Despite all the publicity of the Vitalle court case, the majority of their business came from the same rather conservative and traditional segment of the population it always had come from. It was just that now they had a lot more of it, and extremely short-skirted, South Molton Street suits would not be the type of thing they would expect from a woman solicitor. At least not if they were to take her seriously.
He sighed a little as he crossed the square. He knew from her qualifications just how intelligent she was, but…
A PRETTY, smiling receptionist welcomed Charlotte when she walked in. She obviously remembered her from her interview and offered immediately to show her where she would be working and where the cloakroom was.
‘Oh, but is it all right for you to leave the front desk?’ Charlotte asked her uncertainly.
The girl smiled back at her.
‘Oh, yes, Mr Horwich said I was to show you where you’d be working when you arrived.
‘I’m Ginny, by the way,’ she introduced herself, stepping out from behind her desk.
‘That’s Mr Horwich’s room on the left,’ she told Charlotte, indicating one of the several closed doors off the corridor. ‘And this one is Mr Jefferson’s.’
Charlotte gave it a brief antagonistic glance. She had no doubt at all which of the partners had the most expensively equipped and luxurious office space.

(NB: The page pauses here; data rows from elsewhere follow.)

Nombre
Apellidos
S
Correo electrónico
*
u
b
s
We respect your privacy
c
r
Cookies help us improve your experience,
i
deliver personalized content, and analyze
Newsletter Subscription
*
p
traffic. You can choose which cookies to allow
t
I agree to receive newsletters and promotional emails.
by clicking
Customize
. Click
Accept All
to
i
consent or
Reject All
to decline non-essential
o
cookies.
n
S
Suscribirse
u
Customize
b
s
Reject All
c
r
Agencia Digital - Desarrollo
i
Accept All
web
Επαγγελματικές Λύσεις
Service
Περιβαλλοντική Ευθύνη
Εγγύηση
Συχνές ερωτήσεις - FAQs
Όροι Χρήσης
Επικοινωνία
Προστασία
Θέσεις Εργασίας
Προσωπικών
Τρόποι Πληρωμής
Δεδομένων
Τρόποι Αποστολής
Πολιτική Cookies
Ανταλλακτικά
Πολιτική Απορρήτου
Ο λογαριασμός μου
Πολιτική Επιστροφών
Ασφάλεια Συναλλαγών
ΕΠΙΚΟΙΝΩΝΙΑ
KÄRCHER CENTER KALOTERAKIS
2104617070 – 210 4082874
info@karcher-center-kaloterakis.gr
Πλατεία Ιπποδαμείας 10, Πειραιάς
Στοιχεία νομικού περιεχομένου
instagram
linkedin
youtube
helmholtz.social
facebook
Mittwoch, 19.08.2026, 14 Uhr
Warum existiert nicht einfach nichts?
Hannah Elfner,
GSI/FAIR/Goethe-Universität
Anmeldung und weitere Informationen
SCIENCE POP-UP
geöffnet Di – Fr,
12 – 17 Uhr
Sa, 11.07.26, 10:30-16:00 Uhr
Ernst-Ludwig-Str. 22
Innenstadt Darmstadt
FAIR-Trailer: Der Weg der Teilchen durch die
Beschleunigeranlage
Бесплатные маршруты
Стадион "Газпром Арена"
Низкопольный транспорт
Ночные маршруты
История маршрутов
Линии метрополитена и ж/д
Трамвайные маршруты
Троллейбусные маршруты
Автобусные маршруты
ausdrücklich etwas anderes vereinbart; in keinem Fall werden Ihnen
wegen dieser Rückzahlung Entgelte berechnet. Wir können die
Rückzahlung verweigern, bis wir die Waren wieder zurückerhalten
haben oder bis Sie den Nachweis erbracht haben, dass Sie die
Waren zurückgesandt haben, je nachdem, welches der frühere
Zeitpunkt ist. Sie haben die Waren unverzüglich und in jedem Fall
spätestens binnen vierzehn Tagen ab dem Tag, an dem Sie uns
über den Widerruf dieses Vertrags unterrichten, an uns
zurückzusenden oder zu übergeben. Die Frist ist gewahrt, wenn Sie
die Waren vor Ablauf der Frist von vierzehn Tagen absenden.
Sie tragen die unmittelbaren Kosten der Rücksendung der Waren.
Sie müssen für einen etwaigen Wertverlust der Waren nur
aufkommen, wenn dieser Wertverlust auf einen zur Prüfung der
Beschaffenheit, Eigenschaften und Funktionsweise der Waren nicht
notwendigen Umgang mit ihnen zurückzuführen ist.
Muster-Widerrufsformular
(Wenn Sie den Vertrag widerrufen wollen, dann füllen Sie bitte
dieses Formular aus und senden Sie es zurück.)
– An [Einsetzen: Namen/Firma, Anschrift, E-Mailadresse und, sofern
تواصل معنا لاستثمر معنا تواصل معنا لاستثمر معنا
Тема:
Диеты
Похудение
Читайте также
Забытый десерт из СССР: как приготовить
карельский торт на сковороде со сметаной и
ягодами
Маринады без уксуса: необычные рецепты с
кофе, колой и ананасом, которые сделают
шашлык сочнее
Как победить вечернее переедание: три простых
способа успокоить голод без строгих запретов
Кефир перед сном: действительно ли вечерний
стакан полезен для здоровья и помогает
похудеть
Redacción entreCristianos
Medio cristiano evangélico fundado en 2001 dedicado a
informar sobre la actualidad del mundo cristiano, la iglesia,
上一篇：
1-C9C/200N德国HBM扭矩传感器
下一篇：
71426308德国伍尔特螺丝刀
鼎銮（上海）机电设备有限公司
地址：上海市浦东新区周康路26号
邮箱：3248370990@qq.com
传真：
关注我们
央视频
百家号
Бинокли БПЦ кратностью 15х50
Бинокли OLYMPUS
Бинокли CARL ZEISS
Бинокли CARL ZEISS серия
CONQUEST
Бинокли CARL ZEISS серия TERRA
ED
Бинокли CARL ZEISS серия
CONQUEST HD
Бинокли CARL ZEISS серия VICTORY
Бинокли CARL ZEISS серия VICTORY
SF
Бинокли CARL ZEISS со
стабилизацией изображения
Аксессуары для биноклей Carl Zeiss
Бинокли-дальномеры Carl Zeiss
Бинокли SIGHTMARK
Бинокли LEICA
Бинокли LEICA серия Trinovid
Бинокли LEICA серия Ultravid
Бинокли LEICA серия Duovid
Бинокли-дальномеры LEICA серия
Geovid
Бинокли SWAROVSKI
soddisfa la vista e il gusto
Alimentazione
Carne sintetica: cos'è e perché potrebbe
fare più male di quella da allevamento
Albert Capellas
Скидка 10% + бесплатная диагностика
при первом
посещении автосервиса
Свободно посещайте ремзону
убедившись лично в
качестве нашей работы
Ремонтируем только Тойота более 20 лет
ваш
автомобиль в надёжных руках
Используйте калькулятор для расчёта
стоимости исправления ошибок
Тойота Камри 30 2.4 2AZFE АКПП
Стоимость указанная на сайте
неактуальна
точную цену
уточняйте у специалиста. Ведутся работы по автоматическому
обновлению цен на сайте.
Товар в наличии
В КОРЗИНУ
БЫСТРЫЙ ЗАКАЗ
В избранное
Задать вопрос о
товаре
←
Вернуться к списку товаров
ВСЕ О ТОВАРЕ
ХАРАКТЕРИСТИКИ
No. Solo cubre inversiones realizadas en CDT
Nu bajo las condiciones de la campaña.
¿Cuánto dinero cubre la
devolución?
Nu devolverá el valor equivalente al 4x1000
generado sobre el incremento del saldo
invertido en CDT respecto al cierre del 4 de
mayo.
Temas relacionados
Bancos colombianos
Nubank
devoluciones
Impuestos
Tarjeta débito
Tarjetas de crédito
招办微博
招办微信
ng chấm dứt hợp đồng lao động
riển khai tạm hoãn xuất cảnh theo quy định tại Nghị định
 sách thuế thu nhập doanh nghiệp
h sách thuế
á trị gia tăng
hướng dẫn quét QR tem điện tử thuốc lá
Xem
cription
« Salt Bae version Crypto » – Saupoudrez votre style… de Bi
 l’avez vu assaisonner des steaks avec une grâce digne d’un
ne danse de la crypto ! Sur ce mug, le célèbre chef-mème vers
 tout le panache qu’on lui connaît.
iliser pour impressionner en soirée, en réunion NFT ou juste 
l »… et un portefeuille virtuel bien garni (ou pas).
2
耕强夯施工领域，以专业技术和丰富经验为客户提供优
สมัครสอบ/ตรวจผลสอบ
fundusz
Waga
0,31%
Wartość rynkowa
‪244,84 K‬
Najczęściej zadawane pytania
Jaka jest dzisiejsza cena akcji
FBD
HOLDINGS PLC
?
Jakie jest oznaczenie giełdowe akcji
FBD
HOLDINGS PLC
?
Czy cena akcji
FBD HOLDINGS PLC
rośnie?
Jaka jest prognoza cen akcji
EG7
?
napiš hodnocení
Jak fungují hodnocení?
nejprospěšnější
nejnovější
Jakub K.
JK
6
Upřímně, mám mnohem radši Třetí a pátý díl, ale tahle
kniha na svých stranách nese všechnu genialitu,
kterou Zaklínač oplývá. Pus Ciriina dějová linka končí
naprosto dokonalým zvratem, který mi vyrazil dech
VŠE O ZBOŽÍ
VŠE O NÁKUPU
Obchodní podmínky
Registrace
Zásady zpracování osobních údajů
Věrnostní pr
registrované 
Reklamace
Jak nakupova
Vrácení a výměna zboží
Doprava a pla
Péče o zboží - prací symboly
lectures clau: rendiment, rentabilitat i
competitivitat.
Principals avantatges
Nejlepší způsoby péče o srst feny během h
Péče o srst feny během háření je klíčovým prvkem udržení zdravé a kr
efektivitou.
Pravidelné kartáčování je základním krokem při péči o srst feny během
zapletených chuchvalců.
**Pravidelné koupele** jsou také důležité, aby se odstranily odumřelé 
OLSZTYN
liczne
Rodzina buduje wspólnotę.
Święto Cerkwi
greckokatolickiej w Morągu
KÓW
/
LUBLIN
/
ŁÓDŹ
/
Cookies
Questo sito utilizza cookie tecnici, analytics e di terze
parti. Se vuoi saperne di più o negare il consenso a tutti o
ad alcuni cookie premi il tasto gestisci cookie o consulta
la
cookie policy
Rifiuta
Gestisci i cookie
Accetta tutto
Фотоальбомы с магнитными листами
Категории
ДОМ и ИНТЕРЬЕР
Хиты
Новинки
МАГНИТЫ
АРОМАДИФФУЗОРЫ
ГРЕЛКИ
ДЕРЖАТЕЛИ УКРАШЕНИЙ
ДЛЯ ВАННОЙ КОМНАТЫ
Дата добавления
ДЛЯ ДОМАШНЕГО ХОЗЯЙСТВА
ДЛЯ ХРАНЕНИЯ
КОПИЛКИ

‘And this is your office,’ Ginny told her, stopping so unexpectedly at a door immediately down the corridor from Daniel Jefferson’s that Charlotte almost bumped into her.
Her office. That puzzled her a little, since she had been expecting to be sharing an office with several other junior solicitors from the way the work had been described to her. It must just be Ginny’s way of describing things, she decided as Ginny opened the door for her, but as soon as she walked into the room she immediately recognised that it was equipped for only one person.